■ SOURCE ■

[START]

Re: Count and log pages set all-frozen by vacuum

From: Melanie Plageman <melanieplageman(at)gmail(dot)com>
To: Tomas Vondra <tomas(at)vondra(dot)me>
Cc: Masahiko Sawada <sawada(dot)mshk(at)gmail(dot)com>, Robert Haas <robertmhaas(at)gmail(dot)com>, Nitin Jadhav <nitinjadhavpostgres(at)gmail(dot)com>, Alastair Turner <minion(at)decodable(dot)me>, Peter Geoghegan <pg(at)bowt(dot)ie>, Pg Hackers <pgsql-hackers(at)postgresql(dot)org>, Andres Freund <andres(at)anarazel(dot)de>
Subject: Re: Count and log pages set all-frozen by vacuum
Date: 2024-12-17 00:40:13
Message-ID: CAAKRu_bWMa-wakEmFfB3h-CEJSuh2jAqTgYBRpV99cpovY4MXQ@mail.gmail.com
Views: Raw Message | Whole Thread | Download mbox | Resend email
Thread:
Lists: pgsql-hackers

On Thu, Dec 12, 2024 at 9:39 PM Tomas Vondra <tomas(at)vondra(dot)me> wrote:
>
> On 12/11/24 20:18, Masahiko Sawada wrote:
> >
> > ...
> >
> >> Here's an example to exercise the new log message:
> >>
> >> create table foo (a int, b int) with (autovacuum_enabled = false);
> >> insert into foo select generate_series(1,1000), 1;
> >> delete from foo where a > 500;
> >> vacuum (verbose) foo;
> >> -- visibility map: 5 pages newly set all-visible, of which 2 set
> >> all-frozen. 0 all-visible pages newly set all-frozen.
> >> insert into foo select generate_series(1,500), 1;
> >> vacuum (verbose, freeze) foo;
> >> --visibility map: 3 pages newly set all-visible, of which 3 set
> >> all-frozen. 2 all-visible pages newly set all-frozen.

> I agree the v4 patch is fine, although I find the wording with multiple
> "newly" a bit verbose / confusing. Maybe like this would be better:
>
> %u pages set all-visible, %u set all-frozen (%u were all-visible)
>
> I don't want to drag this thread into an infinite discussion about the
> best possible wording, so if others think the v4 wording is fine, I
> won't object to it.

I changed it to use your suggested wording.

> For me the bigger questions is whether these new counters added to te
> vacuum log message are actually useful in practice. I understand it may
> be useful while working on a patch related to eager freezing (although I
> think Melanie changed the approach of that patch series, and it doesn't
> actually require this patch anymore).
>
> But I'm a bit skeptical about it being useful for regular users or DBAs.

[END]

■ EXERCISE INSTRUCTIONS ■
Rewrite the passage of the vacuum logging thread that begins at the words "I changed it" and stops after "this patch anymore).", changing "eager freezing" to "aggressive freezing" throughout.

■ DATA SECTION ■
[START]

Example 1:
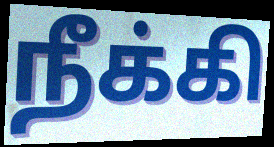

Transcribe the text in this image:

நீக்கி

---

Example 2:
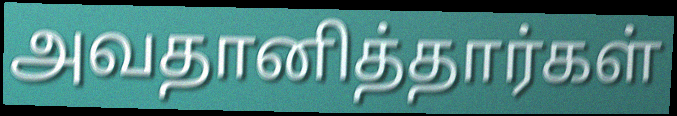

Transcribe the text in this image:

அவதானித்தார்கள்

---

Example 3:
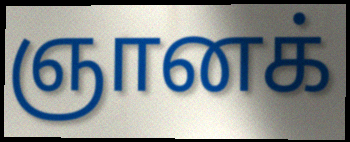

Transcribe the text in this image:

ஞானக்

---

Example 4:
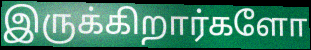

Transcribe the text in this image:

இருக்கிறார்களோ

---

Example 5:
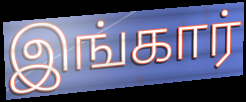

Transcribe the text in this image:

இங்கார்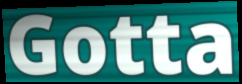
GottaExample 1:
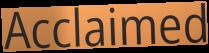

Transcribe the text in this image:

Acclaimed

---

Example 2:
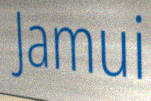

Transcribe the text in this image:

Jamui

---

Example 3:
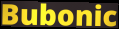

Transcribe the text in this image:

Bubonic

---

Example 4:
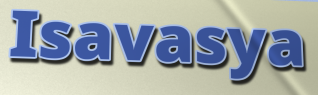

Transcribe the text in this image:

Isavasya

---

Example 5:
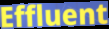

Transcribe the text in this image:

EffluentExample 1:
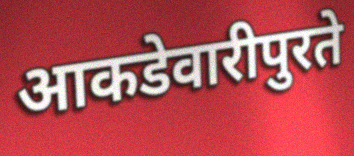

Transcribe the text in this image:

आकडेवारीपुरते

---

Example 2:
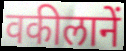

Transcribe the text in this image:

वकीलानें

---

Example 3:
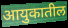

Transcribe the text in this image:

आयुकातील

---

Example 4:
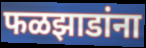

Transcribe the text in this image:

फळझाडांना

[END]
[START]

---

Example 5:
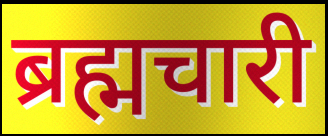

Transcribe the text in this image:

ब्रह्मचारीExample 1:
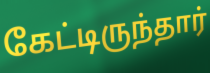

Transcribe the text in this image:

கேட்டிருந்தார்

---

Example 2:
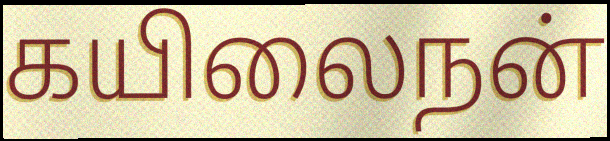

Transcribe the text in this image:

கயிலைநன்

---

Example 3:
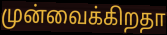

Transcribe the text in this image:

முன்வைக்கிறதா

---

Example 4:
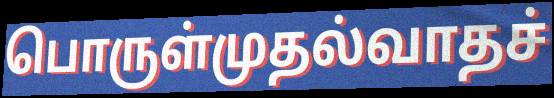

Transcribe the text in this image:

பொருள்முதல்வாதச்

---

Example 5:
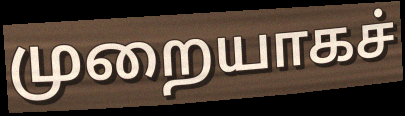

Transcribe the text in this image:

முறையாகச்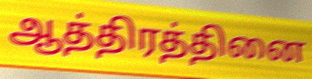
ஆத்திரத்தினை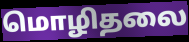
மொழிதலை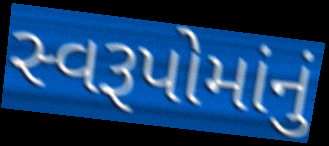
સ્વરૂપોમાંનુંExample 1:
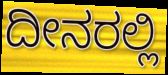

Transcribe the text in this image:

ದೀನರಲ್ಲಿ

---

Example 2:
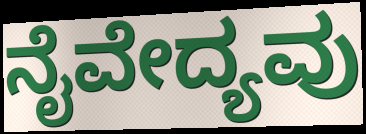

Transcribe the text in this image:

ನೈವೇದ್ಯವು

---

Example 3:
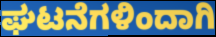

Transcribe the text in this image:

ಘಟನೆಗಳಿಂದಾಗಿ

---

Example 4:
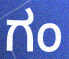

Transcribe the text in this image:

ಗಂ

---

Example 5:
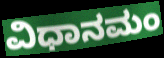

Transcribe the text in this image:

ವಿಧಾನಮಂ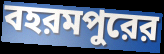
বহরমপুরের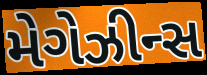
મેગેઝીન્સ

[END]

■ EXERCISE RESPONSE ■
I changed it to use your suggested wording.

> For me the bigger questions is whether these new counters added to te
> vacuum log message are actually useful in practice. I understand it may
> be useful while working on a patch related to aggressive freezing (although I
> think Melanie changed the approach of that patch series, and it doesn't
> actually require this patch anymore).